The study of disinformation on social media often starts with a search for posts that contain certain keywords or hashtags. Kate Starbird's group has used this technique to study tweets about alternative narratives regarding the 2010 Deepwater Horizon oil spill (e.g., posts containing the hashtag "#oilspill"), mass shooting events (e.g., posts containing both terms about shootings and conspiracy-related terms such as "false flag", "crisis actor", "staged", "hoax") and the UN response in Syria (e.g., posts containing the terms "white helmet" or "whitehelmet"). After gathering tweets with these terms that also contained URLs, they analyzed what domains were being linked to and often were able to identify groups of websites that formed an alternative media ecosystem. In one study, Starbird noted that they used the Wayback Machine to examine linked webpages that had changed or disappeared since the tweets were initially collected.

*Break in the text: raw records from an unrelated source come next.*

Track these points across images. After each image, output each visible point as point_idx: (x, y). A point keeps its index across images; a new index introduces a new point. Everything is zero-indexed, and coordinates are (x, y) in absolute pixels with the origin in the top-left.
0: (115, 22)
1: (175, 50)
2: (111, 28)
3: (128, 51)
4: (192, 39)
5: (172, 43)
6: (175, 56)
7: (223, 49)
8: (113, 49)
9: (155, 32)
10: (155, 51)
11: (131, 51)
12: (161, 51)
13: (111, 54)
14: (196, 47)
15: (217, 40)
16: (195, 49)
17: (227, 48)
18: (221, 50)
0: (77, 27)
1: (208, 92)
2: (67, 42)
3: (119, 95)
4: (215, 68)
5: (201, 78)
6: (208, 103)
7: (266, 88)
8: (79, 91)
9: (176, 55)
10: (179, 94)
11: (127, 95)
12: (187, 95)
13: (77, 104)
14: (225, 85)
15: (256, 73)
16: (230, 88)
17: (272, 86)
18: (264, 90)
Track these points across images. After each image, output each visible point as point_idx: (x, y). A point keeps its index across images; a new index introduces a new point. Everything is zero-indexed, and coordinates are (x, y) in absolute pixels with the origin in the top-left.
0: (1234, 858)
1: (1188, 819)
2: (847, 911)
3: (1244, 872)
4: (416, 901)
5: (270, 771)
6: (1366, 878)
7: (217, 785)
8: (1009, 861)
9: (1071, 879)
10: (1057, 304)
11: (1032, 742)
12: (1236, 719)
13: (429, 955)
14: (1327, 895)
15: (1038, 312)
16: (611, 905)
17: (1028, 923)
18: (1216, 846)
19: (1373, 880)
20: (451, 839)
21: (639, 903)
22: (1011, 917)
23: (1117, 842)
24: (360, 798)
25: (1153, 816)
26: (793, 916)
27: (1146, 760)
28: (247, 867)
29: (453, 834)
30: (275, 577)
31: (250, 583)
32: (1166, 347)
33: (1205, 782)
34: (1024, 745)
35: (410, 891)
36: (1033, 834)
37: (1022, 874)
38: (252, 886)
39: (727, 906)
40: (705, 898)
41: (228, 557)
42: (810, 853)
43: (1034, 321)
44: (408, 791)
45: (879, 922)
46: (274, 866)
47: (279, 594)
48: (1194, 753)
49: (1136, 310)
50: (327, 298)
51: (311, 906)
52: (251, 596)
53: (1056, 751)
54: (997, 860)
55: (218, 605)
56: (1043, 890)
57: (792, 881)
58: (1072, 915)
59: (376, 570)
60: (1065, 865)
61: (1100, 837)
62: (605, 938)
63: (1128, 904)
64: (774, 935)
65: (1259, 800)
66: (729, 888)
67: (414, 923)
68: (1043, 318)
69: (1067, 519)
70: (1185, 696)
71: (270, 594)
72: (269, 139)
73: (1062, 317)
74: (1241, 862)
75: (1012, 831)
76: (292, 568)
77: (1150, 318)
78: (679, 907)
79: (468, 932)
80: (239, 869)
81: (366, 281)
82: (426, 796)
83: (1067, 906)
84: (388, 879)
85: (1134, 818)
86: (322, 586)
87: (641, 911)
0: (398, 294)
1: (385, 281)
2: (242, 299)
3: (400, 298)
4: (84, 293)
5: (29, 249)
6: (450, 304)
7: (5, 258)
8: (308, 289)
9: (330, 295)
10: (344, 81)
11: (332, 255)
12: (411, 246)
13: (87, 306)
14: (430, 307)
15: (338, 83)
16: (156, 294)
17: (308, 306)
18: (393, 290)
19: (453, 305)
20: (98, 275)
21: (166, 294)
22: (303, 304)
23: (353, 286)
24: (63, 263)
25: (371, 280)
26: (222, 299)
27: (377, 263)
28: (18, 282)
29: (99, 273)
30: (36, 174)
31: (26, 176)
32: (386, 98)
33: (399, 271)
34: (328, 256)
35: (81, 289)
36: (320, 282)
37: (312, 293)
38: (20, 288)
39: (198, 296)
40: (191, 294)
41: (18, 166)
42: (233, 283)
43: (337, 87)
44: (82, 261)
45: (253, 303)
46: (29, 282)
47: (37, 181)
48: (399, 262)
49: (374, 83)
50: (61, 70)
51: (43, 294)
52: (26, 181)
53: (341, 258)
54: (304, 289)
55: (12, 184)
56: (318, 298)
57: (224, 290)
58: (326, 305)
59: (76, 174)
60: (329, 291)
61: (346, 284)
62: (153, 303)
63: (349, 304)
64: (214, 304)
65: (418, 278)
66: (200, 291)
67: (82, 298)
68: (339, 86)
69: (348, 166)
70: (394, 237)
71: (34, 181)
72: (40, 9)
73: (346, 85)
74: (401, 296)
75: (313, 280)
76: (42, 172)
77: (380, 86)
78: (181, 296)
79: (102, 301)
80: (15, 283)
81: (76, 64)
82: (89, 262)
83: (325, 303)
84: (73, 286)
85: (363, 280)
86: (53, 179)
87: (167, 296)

Often these initial investigations lead researchers to study individual accounts that are sharing disinformation, looking at who they are following, who is following them, whose posts they are sharing, who is sharing their posts. In "Data Craft: The Manipulation of Social Media Metadata", Amelia Acker studies disinformation by examining the social media metadata (follower counts, etc.) of particular accounts that are known to share disinformation. Acker considers case studies including politicians on Instagram, US government Twitter accounts, and IRA Facebook ads. The goal is to study the metadata of known manipulators to learn their techniques. Acker used web archives as a way of looking at social media in the past, including to examine the growth of an account's follower count. In "Acting the Part: Examining Information Operations Within #BlackLivesMatter Discourse", Starbird's group used the Wayback Machine to analyze tweets and profile pages of accounts that had been suspended by Twitter. A similar technique was used by Taylor Lorenz in her reporting on tweets by the then-suspended "Libs of TikTok" account. Her article in the Washington Post is filled with links to tweets archived by the Wayback Machine and is a great example of using web archives for evidence.

Figure: Washington Post article with links to the Wayback Machine, annotation added by MCW

This post highlights just a few examples of how web archives have been used to investigate possible disinformation, by examining how webpages have been changed, corroborating or refuting posted screenshots, studying archived social media posts, and investigating metadata and past behavior of particular social media accounts. One of our goals in studying web archives and how people use them is to be able to provide analysis and develop tools and techniques that can help promote the use of web archives and provide more confidence in them.